Par Claude Urbain PLAGBETO    

Cotonou abrite, du 17 au 19 juillet, la quatrième réunion annuelle des associations des femmes du secteur des mines et du pétrole de l’Afrique de l’Ouest. Il est question de partager les expériences, de dynamiser le réseau Wimowa en vue de la mise en place d’une politique minière commune.

Les femmes exerçant dans les mines et le pétrole comptent prendre toute la place qui est la leur dans la promotion de ce secteur dominé par les hommes. Regroupées au sein du Réseau Women in Mining of West Africa (Wimowa), elles se retrouvent à Cotonou, depuis ce mercredi 17 juillet, pour échanger sur leurs activités, faire le bilan du réseau depuis 2016 afin de le dynamiser pour atteindre les objectifs fixés. Il s’agit de la quatrième réunion annuelle des associations des femmes du secteur des mines et du pétrole de l’espace ouest-africain qui se tient avec le soutien de l’Union économique et monétaire ouest-africaine (Uemoa).

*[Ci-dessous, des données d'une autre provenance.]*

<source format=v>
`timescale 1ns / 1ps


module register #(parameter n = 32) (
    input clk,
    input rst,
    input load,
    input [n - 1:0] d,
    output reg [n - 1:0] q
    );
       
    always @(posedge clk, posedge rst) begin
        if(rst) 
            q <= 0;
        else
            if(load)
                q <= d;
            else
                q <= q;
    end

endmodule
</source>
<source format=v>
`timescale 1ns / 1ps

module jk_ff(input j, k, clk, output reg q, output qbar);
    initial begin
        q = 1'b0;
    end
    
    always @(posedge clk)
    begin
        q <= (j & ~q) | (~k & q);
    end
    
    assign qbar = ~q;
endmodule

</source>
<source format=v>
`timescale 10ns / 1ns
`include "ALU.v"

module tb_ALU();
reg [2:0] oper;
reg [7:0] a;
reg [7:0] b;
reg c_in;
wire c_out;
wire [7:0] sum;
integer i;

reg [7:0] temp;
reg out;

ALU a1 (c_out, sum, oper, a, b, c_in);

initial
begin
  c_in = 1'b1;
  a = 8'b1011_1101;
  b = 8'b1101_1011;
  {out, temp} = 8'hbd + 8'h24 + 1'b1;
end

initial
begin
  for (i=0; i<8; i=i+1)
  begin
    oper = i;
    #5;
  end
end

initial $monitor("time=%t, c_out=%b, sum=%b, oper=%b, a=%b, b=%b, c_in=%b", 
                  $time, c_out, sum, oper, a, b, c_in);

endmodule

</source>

Outre les représentantes des associations nationales de femmes du secteur de l’Union (Bénin, Burkina Faso, Côte d’Ivoire, Guinée-Bissau, Mali, Niger, Sénégal et Togo), la rencontre, qui dure trois jours, connaît la participation des représentantes des réseaux des femmes du secteur extractif de la Guinée Conakry, du Ghana et du Nigeria. « Notre ambition est d’avoir au sein du réseau toutes les associations de femmes de l’espace Cedeao », indique Aïda Marie-Rose Tamboura, coordonnatrice du Wimowa.
Au cours de la réunion, il est prévu l’actualisation du programme triennal élaboré en 2015 à Ouagadougou par le réseau et qui n’a pu être exécuté. « Nous sommes là pour voir par quels moyens nous pourrions atteindre les objectifs que nous nous sommes fixés : nous battre pour arracher la place qui nous revient sur le terrain et non dans les bureaux, parce que rien ne nous sera donné gratuitement, et surtout d’aboutir à une politique minière commune », laisse entendre Mme Tamboura.   

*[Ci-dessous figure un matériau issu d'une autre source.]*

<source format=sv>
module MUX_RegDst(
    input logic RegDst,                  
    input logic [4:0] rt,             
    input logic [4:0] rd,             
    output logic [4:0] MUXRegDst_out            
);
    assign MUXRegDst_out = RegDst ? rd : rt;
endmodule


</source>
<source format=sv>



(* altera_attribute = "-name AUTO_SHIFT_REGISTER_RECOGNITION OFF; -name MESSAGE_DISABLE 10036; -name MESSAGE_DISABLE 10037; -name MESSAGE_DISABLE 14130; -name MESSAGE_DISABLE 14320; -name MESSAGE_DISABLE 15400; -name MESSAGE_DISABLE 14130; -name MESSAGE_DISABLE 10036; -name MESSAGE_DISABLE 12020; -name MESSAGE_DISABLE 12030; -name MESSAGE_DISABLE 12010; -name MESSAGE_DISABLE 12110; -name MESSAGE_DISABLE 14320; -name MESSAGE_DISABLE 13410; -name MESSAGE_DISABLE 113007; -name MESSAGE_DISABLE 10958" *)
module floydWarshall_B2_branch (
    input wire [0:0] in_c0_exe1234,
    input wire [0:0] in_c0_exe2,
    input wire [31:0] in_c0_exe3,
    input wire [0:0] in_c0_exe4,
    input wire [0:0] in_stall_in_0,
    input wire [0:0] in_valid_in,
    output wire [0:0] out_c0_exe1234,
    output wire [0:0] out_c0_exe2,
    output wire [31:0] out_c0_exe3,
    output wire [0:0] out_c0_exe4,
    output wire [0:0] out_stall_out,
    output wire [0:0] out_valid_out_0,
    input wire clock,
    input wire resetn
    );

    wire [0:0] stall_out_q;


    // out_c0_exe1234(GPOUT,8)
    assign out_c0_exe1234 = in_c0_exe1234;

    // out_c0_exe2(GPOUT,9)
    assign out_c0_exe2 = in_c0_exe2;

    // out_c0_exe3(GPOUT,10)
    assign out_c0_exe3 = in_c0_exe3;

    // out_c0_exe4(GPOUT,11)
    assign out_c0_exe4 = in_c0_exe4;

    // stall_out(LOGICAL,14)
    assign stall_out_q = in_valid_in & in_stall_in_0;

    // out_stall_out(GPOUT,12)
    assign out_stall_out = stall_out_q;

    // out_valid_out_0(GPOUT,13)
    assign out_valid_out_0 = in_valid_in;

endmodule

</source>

Le représentant résident de l’Uemoa au Bénin, Komlan Agbo, rassure que la Commission de l’Uemoa dont le leitmotiv est l’institutionnalisation du genre dans tous les programmes de développement sera aux côtés de ces femmes et ne ménagera aucun effort pour les accompagner dans leur démarche.
Ouvrant les travaux, le directeur adjoint de cabinet du ministre de l’Eau et des Mines, Tossounon Alassane Kora Yarou, se réjouit que la réunion s’inscrive dans le sens d’un appui à la mise en œuvre du nouveau Code minier de l’Uemoa dont le processus d’approbation est en cours. Il dit être convaincu de ce que la synergie des actions constitue une condition d’efficacité des politique et stratégie de développement. A l’en croire, le secteur minier offre une opportunité formidable aux femmes pour s’affirmer et occuper la place qui leur est due dans le tissu économique, à travers leur contribution au développement du secteur, mais aussi pour leur apport au produit intérieur brut (Pib).

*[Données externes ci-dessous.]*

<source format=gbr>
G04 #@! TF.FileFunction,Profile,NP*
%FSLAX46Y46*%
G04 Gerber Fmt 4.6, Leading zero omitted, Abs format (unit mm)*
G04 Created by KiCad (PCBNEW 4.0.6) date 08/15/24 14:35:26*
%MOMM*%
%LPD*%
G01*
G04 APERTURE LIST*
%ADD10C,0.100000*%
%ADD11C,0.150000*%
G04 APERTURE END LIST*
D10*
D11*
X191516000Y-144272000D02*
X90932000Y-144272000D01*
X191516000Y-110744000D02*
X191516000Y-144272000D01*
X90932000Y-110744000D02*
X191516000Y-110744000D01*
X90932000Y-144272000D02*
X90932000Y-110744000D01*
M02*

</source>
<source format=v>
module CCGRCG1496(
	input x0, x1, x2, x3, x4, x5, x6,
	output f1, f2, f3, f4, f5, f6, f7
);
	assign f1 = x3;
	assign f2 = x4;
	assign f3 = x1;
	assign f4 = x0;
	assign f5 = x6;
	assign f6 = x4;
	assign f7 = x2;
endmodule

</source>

Les échanges tournent autour de l’appropriation du secteur minier par les femmes, la promotion des activités minières respectueuses de l’environnement, de la santé et du bien-être des populations et surtout des droits des enfants dont la place est dans les écoles et centres de formation et non sur les sites miniers.La majorité des pays de l’Afrique de l’Ouest dispose d’un sous-sol riche en minerais mais faiblement exploités, notamment une importante réserve de matériaux de construction à savoir le calcaire, l’argile, le sable, le gravier et les granites. Les actions de promotion visant à rendre le secteur plus attractif sont donc les bienvenues, estime Kora Yarou, saluant la détermination des femmes à ne pas y jouer les seconds rôles.